**DOCUMENT SECTION**

»»

VB6 P-Code Disassembly

In this article we are going to discuss the inner depths of VB6 P-Code disassembly and the VB6 runtime.

As a malware analyst, VB6 in general, and P-Code in particular, has always been a problem area. It is not well documented and the publicly available tooling did not give me the clarity I really desired.

In several places throughout this paper there may be VB runtime offsets presented. All offsets are to a reference copy with md5: EEBEB73979D0AD3C74B248EBF1B6E770 [1]. Microsoft has been kind enough to provide debug symbols with this version for the .ENGINE P-Code handlers.

To really delve into this topic we are going to have to cover several areas.

The general layout will cover:

  • how the runtime executes a P-Code stream
  • how P-Code handlers are written
  • primer on the P-Code instruction set
  • instruction groupings
  • internal runtime conventions
  • how to debug handlers

Native Opcode Handlers & Code Flow

Let’s start with how a runtime handler interprets the P-Code stream.

««

[Collection entries]

»»

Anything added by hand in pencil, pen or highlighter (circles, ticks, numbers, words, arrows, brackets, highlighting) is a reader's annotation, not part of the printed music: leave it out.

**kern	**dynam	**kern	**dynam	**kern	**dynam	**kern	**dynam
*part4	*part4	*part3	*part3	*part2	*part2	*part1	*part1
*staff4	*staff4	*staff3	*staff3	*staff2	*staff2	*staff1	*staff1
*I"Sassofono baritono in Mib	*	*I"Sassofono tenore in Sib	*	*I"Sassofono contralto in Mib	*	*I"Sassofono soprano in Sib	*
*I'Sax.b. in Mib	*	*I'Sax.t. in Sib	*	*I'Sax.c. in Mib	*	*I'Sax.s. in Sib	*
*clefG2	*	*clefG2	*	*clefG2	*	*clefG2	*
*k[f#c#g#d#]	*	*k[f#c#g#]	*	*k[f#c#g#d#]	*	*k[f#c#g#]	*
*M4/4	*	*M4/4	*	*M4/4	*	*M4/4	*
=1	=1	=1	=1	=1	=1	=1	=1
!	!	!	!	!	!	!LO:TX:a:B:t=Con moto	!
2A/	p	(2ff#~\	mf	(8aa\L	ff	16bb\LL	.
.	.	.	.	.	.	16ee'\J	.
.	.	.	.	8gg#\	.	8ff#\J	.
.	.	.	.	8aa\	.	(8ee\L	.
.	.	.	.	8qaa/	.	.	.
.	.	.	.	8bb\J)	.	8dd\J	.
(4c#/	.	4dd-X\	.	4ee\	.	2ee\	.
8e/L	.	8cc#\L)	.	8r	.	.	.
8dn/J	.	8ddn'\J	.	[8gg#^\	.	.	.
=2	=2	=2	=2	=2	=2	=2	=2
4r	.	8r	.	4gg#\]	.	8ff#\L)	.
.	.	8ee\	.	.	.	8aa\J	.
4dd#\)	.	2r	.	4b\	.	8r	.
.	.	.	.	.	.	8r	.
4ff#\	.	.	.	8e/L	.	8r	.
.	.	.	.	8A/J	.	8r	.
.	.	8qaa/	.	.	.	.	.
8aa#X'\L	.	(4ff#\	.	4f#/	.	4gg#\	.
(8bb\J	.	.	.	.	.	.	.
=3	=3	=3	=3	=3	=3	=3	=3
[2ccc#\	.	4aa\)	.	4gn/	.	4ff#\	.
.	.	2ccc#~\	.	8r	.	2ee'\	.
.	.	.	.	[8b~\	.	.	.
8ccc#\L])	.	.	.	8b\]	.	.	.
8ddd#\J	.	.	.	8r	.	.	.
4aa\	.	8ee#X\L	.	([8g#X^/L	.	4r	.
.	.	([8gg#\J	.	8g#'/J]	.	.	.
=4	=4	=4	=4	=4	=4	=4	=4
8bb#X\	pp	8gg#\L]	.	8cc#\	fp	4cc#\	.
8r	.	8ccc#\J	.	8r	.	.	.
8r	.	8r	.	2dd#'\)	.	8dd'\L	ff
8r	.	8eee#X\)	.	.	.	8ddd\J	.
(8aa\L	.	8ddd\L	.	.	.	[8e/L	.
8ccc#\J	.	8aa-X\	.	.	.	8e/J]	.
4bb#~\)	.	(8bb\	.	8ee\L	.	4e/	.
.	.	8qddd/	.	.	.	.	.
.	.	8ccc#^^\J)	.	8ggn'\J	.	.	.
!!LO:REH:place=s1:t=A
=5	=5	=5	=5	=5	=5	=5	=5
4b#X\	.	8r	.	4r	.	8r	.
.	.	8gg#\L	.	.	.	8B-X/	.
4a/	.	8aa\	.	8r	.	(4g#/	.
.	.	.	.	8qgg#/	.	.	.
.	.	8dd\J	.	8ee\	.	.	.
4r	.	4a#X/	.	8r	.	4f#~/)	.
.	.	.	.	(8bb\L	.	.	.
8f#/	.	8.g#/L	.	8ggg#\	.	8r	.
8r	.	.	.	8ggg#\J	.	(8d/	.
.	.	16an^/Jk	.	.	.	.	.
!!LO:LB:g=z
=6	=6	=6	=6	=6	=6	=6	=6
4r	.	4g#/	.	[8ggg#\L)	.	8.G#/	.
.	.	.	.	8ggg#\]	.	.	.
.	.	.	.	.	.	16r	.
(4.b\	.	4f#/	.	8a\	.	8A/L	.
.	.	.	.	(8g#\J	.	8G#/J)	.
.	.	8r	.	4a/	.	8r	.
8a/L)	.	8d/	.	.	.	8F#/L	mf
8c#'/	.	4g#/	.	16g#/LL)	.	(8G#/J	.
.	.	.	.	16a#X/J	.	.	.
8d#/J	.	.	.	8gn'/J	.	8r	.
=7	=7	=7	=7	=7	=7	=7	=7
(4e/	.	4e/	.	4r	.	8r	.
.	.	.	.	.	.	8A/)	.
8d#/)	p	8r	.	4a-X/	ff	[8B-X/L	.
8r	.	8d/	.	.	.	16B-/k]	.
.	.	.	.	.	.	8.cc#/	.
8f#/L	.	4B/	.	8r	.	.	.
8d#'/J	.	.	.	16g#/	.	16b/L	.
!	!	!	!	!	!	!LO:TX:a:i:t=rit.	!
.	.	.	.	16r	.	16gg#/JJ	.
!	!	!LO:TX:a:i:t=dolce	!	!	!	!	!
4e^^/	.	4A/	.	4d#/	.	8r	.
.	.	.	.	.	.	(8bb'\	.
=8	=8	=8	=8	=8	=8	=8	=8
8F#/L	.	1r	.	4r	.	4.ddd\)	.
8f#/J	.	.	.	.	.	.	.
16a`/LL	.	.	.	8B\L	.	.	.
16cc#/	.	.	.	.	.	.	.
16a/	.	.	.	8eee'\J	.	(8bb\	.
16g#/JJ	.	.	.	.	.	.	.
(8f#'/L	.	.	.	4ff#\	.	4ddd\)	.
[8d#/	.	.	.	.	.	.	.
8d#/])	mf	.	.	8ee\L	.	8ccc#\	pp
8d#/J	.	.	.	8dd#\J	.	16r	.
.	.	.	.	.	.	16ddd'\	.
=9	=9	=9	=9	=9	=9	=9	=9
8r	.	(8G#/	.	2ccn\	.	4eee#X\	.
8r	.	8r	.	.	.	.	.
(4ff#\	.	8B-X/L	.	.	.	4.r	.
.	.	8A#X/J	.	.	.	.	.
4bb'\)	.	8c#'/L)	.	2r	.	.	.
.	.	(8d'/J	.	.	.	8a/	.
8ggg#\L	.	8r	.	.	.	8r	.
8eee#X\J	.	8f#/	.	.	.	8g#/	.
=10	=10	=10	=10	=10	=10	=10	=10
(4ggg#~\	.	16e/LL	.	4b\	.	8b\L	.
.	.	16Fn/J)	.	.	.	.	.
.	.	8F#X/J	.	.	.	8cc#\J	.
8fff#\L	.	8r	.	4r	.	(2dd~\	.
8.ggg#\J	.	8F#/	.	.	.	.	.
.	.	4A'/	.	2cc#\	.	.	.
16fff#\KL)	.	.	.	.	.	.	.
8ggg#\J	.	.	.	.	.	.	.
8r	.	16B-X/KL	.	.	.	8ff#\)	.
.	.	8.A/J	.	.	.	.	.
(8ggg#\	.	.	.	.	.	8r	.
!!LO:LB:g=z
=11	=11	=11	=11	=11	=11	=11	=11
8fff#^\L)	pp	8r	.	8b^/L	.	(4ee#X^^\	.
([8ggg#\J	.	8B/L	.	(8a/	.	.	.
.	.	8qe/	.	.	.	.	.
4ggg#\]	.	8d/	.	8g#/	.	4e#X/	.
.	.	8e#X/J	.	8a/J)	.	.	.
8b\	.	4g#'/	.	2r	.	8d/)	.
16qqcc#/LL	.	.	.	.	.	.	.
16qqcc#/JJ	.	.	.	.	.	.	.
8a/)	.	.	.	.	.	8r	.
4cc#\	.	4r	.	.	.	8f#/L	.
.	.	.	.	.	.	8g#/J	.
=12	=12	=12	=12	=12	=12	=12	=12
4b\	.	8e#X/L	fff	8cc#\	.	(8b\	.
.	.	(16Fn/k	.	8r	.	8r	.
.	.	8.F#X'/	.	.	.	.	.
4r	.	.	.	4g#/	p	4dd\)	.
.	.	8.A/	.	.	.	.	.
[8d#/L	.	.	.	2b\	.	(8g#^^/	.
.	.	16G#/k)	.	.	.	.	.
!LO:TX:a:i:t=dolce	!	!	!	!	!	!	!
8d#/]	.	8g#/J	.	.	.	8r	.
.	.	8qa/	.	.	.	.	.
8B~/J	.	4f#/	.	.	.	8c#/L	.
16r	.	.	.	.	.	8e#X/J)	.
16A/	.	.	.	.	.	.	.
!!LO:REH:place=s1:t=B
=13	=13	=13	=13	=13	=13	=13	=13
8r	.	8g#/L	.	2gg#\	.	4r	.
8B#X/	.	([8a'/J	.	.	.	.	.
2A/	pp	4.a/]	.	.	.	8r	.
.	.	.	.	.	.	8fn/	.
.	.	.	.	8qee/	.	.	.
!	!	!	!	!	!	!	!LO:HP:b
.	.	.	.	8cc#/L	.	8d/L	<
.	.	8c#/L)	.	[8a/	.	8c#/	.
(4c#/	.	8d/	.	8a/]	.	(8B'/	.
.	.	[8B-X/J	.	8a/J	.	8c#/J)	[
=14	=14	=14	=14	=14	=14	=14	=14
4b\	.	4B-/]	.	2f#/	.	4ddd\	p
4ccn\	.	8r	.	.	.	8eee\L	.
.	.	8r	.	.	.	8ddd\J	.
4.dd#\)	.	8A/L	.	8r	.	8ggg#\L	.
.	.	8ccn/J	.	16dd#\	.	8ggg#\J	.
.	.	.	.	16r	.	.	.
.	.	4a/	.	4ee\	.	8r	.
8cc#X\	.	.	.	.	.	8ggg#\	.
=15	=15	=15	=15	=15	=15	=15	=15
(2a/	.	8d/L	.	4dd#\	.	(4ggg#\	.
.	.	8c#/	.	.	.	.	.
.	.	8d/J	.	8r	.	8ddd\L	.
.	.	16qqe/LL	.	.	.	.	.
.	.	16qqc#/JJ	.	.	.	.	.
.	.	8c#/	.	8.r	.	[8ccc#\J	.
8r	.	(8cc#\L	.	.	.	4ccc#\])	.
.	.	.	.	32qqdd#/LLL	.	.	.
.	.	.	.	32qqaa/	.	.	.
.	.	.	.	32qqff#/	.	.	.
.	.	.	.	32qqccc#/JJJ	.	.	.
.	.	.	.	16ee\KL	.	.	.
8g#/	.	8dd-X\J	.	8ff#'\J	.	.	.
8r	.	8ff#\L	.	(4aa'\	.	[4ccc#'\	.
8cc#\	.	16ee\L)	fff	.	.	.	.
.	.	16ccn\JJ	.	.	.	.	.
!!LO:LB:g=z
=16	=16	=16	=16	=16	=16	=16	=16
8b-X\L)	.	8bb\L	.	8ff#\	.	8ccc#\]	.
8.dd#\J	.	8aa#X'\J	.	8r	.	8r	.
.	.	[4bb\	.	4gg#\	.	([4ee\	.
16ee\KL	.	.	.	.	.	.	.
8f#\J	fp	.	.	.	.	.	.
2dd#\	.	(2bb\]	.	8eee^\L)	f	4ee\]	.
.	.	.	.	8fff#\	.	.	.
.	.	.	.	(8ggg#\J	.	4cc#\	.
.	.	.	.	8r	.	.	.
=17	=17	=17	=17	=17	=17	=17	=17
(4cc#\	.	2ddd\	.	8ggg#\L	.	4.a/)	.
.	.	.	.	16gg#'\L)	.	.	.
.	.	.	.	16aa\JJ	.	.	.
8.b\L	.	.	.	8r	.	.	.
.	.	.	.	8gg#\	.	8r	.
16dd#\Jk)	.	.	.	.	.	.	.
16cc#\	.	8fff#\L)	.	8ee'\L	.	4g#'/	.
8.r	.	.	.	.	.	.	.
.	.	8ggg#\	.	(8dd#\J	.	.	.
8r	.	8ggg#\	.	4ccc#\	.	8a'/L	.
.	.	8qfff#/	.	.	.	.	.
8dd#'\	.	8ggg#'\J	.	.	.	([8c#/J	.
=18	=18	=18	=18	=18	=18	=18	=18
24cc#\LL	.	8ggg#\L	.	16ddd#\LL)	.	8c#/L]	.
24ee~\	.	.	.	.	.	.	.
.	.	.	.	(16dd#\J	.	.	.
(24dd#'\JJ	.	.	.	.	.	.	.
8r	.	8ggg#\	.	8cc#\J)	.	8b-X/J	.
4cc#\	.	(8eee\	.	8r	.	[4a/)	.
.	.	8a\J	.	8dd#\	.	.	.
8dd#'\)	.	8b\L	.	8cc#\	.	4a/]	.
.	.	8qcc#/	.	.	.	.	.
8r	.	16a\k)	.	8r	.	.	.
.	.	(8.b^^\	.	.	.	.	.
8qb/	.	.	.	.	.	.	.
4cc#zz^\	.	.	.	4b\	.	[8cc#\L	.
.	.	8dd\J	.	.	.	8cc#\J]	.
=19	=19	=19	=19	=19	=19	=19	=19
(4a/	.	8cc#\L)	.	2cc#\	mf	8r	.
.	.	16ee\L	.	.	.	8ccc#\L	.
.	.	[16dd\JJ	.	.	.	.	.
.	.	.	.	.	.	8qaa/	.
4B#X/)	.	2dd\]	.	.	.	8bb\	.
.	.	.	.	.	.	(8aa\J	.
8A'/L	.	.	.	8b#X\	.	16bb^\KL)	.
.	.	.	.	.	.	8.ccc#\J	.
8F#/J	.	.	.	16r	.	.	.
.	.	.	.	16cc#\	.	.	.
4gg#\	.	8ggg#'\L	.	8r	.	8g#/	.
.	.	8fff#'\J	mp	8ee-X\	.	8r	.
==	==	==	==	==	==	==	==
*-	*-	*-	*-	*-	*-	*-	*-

««

**REQUIRED TASK 1**
What areas does the article on VB6 P-Code disassembly say its general layout will cover? List all of them.
**REQUIRED TASK 2**
According to the article on VB6 P-Code disassembly, why have VB6 and P-Code been a problem area for the author as a malware analyst? Answer in one to three sentences.
**REQUIRED TASK 3**
Continue the article on VB6 P-Code disassembly from its last sentence.

**EXPECTED OUTPUT 1**
- How the runtime executes a P-Code stream
- How P-Code handlers are written
- Primer on the P-Code instruction set
- Instruction groupings
- Internal runtime conventions
- How to debug handlers

**EXPECTED OUTPUT 2**
VB6 and P-Code are not well documented. The publicly available tooling also did not give the author the clarity they wanted.

**EXPECTED OUTPUT 3**
While in future articles we will detail how the transition is made from native code to P-Code. For our purposes here, we will look at individual opcode handlers once the P-Code interpretation has already begun.

For our first example, consider the following P-Code disassembly:

Here we can see two byte codes at virtual address 0x401932. These have been decoded to the instruction LitI2_Byte 255. 0xF4 is the opcode byte. 0xFF is the hardcoded argument passed in the byte stream. 

The opcode handler for this instruction is the following:

While in a handler, the ESI register will always start as the virtual address of the next byte to interpret. In the case above, it would be 0x401933 since the 0xF4 byte has already been processed to get us into this handler.

The first instruction at 0x66105CAB will load a single byte from the P-Code byte stream into the EAX register. This value is then pushed onto the stack. This is the functional operation of this opcode.

EAX is then cleared and the next value from the byte stream is loaded into the lower part of EAX (AL). This will be the opcode byte that takes us to the next native handler.

The byte stream pointer is then incremented by two. This will set ESI past the one byte argument, and past the next opcode which has already been consumed.

Finally, the jmp instruction will transfer execution to the next handler by using the opcode as an array index into a function pointer table.

Now that last sentence is a bit of a mouth full, so lets include an example. Below is the first few entries from the _tblByteDisp table. This table is an array of 4 byte function pointers.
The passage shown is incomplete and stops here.